Aunque  el  Irresponsable  procura  no  intervenir  en  la  conciencia  del  estudiante, tampoco ignora que, por la mera lógica de la “exposición” circunstancial a su discurso, de los “encuentros” que se producen entre él y el alumnado, siempre quedará un ‘resto’ de influencia, un ‘poso’ de incidencia sobre la subjetividad de los jóvenes. Como mal menor, reorienta ese inevitable residuo de poder a fin de que, por una vez, no trabaje para la “divulgación de la cultura”, para la “transmisión del saber” -eufemismos cínicos que ocultan, sin más, una labor de adoctrinamiento de la población, de ideologización del  colectivo  escolar,  de  difusión  de  los  mitos  del  Sistema.  Lo  que  busca  el
‘antiprofesor’ es algo muy distinto, y que lo pone a salvo de los desvelos proselitistas todavía perceptibles en las “Escuelas Alternativas” (aún reconociendo el mérito y el valor de la obra de Ferrer Guardia, ¿podemos negar que desde el principio se vio tiznada de un decepcionante anhelo ‘proselitista’?): busca la provocación intelectual, la conmoción crítica del receptor, ese “hacer pensar” a que te refieres... No se presenta como el portador privilegiado de un conjunto de ‘verdades’ desenmascaradoras, desmitificadoras, explosivas -de hacerlo así no podría sustraerse a la lógica adoctrinadora-, sino como un artista de la descomposición de las certidumbres, un gran suscitador de la “expectación reflexiva”.
He dicho “artista” porque esta meta difícil del hacer pensar no está al alcance de una determinada ‘metodología científica’,  no  puede  ser  garantizada por  ningún sistema pedagógico, por ninguna propuesta didáctica. La Didáctica, lo Pedagógico y el Cientificismo, a pesar de sus declaraciones auto-justificativas, han perseguido siempre la impregnación ideológica de la sociedad, la conversión de la “ideología dominante” en sentido común, en conciencia anónima, en verosímil popular. Gramsci, Horkheimer, Barthes y Althusser han aludido convincentemente a este efecto ‘ideologizador’ de las prácticas científicas y culturales... “Hacer pensar” no es un objetivo que de verdad interese a tales prácticas; ni siquiera estaría en sus manos, en el caso insólito de que un día se sublevaran contra sus señores, el Estado y el Capital. Sólo al arte le ha sido concedido ese poder fascinante de sembrar la desconfianza y movilizar las energías intelectuales del receptor. Sólo el arte puede llevarnos a aquel “adiestramiento en el olvido de lo ajeno y en el placer de la opinión personal, regreso a las primeras preguntas y a las respuestas que no se han dado, reconquista de la afirmación huérfana y del primitivo orgullo de hablar por uno mismo” a que aludía en mi ensayo.

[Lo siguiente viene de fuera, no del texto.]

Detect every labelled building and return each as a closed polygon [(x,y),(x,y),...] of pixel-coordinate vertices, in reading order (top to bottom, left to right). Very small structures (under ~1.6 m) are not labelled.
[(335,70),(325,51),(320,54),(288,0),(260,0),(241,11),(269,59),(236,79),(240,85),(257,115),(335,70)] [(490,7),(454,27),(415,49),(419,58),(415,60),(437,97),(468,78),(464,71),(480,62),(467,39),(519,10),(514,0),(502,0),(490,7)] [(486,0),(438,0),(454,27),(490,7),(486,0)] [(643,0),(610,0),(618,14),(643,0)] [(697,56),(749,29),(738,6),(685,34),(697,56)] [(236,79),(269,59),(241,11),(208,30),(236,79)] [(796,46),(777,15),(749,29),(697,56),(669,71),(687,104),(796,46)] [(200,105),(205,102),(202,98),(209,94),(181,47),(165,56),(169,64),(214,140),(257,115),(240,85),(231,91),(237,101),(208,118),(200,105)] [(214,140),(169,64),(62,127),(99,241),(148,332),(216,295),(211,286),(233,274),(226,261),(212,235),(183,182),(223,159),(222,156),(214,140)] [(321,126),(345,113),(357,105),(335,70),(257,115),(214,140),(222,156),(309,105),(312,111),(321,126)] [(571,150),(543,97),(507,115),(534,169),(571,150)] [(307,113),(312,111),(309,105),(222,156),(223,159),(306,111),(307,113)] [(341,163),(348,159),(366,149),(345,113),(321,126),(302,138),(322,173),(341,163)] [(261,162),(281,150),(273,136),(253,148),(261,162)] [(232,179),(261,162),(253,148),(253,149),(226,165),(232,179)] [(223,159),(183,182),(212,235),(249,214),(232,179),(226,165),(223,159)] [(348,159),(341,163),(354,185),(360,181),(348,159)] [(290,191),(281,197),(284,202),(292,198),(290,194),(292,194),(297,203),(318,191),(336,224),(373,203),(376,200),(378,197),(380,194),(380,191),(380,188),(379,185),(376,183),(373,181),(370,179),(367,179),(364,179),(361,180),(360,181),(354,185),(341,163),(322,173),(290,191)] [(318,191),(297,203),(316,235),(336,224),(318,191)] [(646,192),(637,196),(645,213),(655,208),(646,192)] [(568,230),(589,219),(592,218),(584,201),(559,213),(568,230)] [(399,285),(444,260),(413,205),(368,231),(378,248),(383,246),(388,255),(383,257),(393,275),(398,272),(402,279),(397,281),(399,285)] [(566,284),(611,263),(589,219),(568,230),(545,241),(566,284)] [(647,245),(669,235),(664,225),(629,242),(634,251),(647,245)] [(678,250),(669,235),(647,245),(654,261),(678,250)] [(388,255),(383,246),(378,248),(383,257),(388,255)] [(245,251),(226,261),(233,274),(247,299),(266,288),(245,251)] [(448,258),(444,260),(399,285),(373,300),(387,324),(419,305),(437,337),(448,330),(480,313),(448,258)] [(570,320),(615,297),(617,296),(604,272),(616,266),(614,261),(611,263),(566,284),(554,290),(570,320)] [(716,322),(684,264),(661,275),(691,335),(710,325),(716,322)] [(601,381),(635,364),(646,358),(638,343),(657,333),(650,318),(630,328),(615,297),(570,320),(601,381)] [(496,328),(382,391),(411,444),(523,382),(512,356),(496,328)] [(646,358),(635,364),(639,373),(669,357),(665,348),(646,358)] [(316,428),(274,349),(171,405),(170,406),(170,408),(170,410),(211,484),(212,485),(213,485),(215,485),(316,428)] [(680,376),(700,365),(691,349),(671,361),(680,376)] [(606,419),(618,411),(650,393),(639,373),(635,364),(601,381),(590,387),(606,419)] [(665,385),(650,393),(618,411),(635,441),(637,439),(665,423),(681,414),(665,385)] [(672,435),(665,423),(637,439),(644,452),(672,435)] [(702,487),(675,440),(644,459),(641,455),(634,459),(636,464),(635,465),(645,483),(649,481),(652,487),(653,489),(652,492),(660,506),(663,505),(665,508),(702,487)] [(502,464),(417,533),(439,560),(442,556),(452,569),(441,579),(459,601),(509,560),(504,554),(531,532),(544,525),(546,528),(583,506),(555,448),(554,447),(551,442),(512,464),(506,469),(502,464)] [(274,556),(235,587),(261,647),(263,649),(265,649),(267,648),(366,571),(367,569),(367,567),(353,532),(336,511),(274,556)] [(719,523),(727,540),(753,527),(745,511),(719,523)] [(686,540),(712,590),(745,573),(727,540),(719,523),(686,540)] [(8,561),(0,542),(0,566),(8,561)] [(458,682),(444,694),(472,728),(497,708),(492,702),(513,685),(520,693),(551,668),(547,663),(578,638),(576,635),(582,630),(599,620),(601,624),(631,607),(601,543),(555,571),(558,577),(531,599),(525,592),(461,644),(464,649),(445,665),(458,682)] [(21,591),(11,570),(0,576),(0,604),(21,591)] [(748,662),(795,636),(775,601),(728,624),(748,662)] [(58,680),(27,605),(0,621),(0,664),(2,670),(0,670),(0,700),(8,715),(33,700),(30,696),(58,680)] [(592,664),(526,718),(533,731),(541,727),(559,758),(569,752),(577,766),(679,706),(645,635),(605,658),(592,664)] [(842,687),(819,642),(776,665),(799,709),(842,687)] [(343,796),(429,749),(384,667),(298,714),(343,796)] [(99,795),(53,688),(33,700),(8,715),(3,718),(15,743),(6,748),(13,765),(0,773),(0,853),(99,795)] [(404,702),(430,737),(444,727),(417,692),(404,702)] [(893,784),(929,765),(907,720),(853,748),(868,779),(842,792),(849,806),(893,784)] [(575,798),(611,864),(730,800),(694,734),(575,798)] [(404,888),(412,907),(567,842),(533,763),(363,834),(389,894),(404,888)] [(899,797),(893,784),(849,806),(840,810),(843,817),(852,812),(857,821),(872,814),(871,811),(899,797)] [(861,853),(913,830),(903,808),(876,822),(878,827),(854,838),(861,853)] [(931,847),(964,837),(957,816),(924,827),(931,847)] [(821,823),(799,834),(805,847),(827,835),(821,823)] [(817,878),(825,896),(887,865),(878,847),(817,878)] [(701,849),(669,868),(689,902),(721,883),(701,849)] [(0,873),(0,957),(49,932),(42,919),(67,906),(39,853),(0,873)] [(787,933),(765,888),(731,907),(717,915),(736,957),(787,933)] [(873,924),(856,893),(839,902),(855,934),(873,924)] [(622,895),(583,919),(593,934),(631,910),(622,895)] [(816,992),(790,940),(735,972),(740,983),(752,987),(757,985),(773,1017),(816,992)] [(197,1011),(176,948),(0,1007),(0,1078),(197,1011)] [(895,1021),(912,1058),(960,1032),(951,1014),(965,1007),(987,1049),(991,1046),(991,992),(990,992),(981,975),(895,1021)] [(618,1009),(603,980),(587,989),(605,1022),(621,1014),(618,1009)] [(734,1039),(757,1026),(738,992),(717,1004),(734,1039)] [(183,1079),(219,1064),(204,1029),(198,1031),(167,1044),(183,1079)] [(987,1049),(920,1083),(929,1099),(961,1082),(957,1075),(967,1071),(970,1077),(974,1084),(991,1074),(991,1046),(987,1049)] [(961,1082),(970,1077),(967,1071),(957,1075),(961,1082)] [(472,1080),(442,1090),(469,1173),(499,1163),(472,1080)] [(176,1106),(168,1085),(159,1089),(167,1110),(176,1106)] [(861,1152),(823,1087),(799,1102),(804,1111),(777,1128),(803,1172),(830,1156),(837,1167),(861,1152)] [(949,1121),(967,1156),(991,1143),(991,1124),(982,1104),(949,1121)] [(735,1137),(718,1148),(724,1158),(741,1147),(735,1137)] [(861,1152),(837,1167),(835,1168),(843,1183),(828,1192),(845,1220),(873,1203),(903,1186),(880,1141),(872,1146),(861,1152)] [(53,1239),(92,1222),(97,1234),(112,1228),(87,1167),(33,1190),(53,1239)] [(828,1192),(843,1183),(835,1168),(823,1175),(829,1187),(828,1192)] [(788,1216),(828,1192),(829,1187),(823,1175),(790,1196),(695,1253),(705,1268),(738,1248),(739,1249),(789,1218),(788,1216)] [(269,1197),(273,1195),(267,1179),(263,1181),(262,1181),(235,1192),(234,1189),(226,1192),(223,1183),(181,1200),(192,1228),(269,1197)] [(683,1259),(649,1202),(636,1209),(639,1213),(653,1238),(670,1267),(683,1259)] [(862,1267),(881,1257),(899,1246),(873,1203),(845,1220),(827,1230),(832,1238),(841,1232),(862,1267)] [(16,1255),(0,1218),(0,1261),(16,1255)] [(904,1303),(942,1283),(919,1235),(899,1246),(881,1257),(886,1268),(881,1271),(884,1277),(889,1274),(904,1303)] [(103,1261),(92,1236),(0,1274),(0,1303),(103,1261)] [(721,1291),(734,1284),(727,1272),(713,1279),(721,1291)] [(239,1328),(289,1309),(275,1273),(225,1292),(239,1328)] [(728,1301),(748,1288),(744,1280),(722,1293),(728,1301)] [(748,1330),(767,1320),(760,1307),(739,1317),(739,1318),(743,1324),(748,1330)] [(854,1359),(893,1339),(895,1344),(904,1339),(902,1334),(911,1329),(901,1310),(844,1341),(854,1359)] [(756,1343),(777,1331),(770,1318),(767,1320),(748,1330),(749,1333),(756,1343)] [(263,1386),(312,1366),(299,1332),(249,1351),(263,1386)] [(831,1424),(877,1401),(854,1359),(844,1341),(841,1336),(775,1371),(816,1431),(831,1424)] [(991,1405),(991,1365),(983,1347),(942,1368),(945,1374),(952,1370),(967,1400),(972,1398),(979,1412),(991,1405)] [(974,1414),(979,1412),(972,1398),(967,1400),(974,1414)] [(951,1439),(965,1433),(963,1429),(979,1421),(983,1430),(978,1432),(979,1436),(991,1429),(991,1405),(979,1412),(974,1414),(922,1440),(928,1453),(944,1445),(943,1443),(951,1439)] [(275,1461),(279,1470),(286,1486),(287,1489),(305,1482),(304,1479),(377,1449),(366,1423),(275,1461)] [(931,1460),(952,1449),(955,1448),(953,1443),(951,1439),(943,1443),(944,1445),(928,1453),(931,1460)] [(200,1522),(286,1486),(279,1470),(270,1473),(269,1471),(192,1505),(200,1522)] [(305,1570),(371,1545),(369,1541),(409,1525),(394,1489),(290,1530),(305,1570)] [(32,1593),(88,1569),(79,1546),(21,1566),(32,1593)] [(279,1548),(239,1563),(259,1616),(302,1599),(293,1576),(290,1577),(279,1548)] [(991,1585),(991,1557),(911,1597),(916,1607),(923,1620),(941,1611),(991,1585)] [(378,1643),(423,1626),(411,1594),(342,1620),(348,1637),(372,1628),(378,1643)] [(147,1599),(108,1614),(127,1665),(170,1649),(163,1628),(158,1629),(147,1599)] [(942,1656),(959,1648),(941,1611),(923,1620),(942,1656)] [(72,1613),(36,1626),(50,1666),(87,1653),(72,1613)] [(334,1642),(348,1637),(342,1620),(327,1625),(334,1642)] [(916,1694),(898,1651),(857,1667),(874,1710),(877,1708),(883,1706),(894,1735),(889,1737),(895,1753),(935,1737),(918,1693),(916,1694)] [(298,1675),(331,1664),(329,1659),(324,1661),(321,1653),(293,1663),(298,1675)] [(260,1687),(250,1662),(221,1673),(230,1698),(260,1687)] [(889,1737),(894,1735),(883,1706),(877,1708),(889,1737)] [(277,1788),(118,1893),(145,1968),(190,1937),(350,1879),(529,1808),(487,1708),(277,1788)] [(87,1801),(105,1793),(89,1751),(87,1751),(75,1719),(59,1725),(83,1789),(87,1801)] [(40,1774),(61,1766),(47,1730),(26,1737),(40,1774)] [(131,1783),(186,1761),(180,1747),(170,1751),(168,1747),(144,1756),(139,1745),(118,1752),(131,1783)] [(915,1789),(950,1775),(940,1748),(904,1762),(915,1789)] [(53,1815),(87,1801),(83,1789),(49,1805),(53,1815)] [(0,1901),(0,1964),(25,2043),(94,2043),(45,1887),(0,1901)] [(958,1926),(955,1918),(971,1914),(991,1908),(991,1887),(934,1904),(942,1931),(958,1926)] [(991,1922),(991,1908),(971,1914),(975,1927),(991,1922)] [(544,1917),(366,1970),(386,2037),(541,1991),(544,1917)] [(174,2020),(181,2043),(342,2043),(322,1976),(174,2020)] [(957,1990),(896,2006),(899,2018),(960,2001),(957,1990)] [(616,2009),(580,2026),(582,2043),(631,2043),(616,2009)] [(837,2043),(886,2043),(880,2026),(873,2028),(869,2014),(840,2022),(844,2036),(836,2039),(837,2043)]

La mejor literatura, la pintura y la escultura no-complacientes, el teatro más cruel, incluso el cine consciente de su especificidad, han conseguido manifiestamente ese efecto... Por ello hablaba de un “arte del hacer pensar”; y por ello el Irresponsable se aleja de la docencia y atenta contra la Escuela por los caminos de la creación artística.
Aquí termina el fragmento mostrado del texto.